• **REQUIRED WORK**: Without including any picture, transcribe the entries below word for word.

• **Recorded data**:

····················

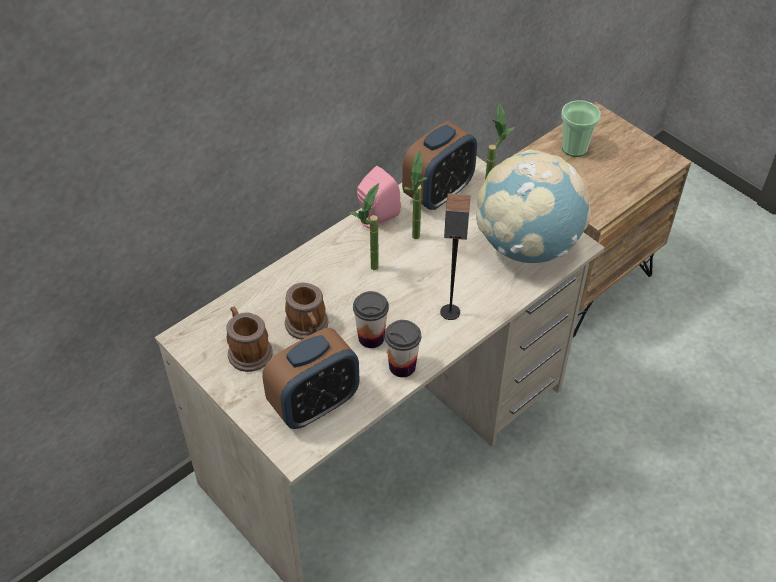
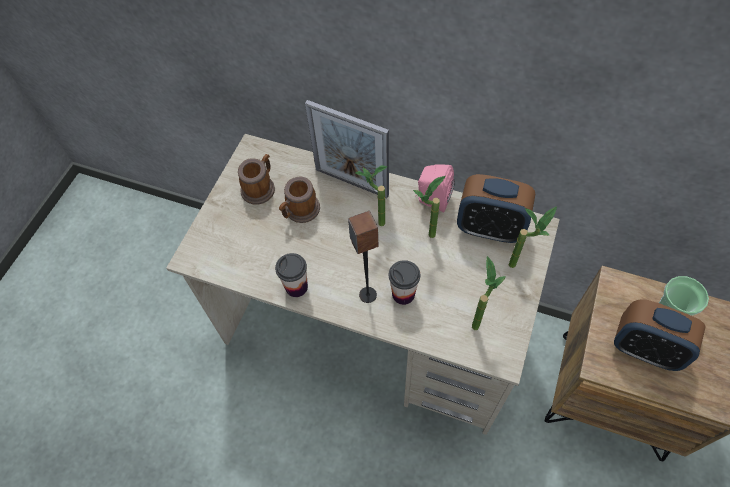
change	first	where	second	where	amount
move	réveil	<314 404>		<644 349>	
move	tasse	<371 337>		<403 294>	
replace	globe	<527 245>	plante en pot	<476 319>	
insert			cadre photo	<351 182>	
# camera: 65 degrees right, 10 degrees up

····················

• **TASK SOLUTION**:
change	first	where	second	where	amount
move	réveil	<314 404>		<644 349>	
move	tasse	<371 337>		<403 294>	
replace	globe	<527 245>	plante en pot	<476 319>	
insert			cadre photo	<351 182>	
# camera: 65 degrees right, 10 degrees up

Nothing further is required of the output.